Размер шрифта
-
+

Осень Средневековья - стр. 75

.

Насколько это серьезно? Когда мессир Филипп По дает обет на время турецкого похода оставить свою правую руку не защищенной доспехом, герцог велит к этой (письменно зафиксированной) клятве приписать следующее: «Ce n’est pas le plaisir de mon très redoubté seigneur, que messire Phelippe Pot voise en sa compaignie ou saint voyage qu’il a voué le bras désarmé; mais il est content qu’il voist aveuc lui armé bien et soufisamment, ainsy qu’il appartient»[404] [ «Не угодно будет опасающемуся моему господину, чтобы мессир Филипп По сопутствовал ему в его священном походе с незащищенной, по обету, рукою; доволен будет он, коли тот последует за ним при доспехах, во всеоружии, как то ему подобает»]. Так что на это, кажется, смотрели серьезно и считались с возможной опасностью. Всеобщее волнение царит в связи с клятвою самого герцога[405].

Некоторые, более осторожные, дают условные обеты, одновременно свидетельствуя и о серьезности своих намерений, и о стремлении ограничиться одной только красивою формой[406]. Подчас это приближается к шуточному пари – вроде того, когда между собою делят орех-двойчатку, бледный отголосок былых обетов[407]. Элемента насмешки не лишен и гневный Vœu du héron: ведь Робер Артуа предлагает королю, выказавшему себя не слишком воинственным, цаплю, пугливейшую из птиц. После того как Эдуард дал обет, все смеются, Жан дё Бомон – устами которого произносятся приведенные выше слова[408] из Vœu du héron, слова, тонкой насмешкой прикрывающие эротический характер обета, произнесенного за бокалом вина и в присутствии дам, – согласно другому рассказу, при виде цапли цинично клянется служить тому господину, от коего может он ожидать более всего денег и иного добра.

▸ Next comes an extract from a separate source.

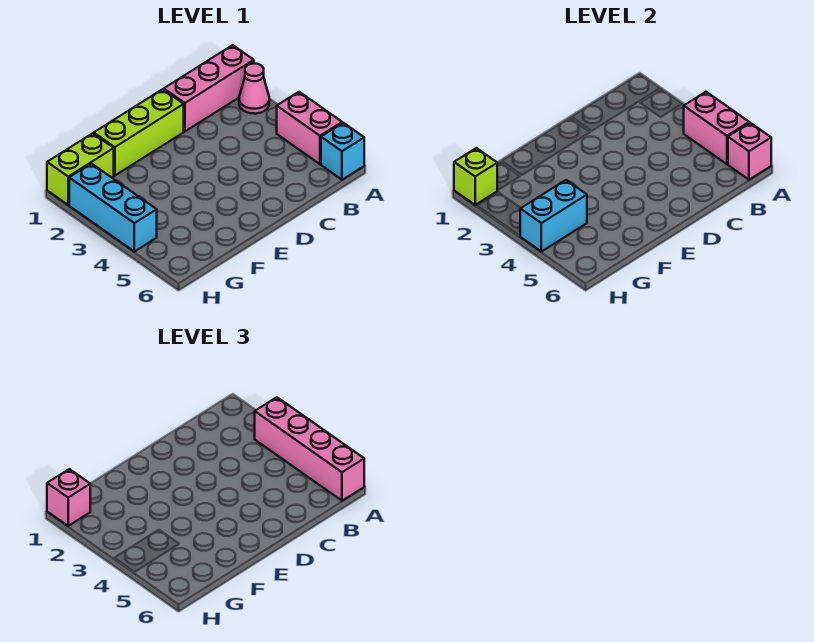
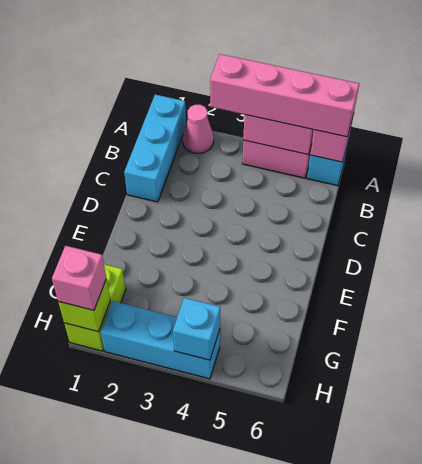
pink 1x3 brick [164,45,254,131] -> cyan 1x3 brick [124,95,186,202]
lime 1x3 brick [94,89,184,176] -> none
cyan 1x2 brick [520,180,587,252] -> cyan 1x1 brick [173,298,220,360]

На что английские рыцари разражаются хохотом[409]. Да и каким, несмотря на помпезность, с которой давали Vœux du faisan, должно было быть настроение пирующих, когда Женне дё Ребревьетт клялся, что если он не добьется благосклонности своей дамы сердца перед отправлением в поход, то по возвращении с Востока он женится на первой же даме или девице, у которой найдется двадцать тысяч крон… «se elle veult»[410] [ «коль она пожелает»]. И этот же Ребревьетт пускается в путь как «povre escuier» [ «бедный оруженосец»] на поиски приключений и сражается с маврами при Гранаде и Сеуте.

Так усталая аристократия смеется над своими собственными идеалами. Когда с помощью всех средств фантазии и художества она пышно нарядила, щедро украсила и облекла в пластичную форму страстную мечту о прекрасной жизни, именно тогда она решила, что жизнь, собственно, не так уже прекрасна. И она стала смеяться.

Глава VII

Значение рыцарского идеала в войне и политике

Пустая иллюзия, рыцарское величие, мода и церемониал, пышная и обманчивая игра! Действительная история позднего Средневековья – скажет историк, который на основании документов прослеживает развитие хозяйственного уклада и государственности, – мало что сможет извлечь из фальшивого рыцарского Ренессанса, этого ветхого лака, уже отслоившегося и осыпавшегося. Люди, творившие эту историю, были отнюдь не мечтателями, но расчетливыми, трезвыми государственными деятелями и торговцами, будь то князья, дворяне, прелаты или бюргеры.

Конечно, они и в самом деле были такими. Однако мечту о прекрасном, грезу о высшей, благородной жизни история культуры должна принимать в расчет в той же мере, что и цифры народонаселения и налогообложения. Ученый, исследующий современное общество, исходя из роста банковских операций и развития транспорта, распространения политических и военных конфликтов, по завершении таких исследований вполне мог бы сказать: я не заметил почти ничего, что касалось бы музыки; судя по всему, она не так уж много значила в культуре данной эпохи.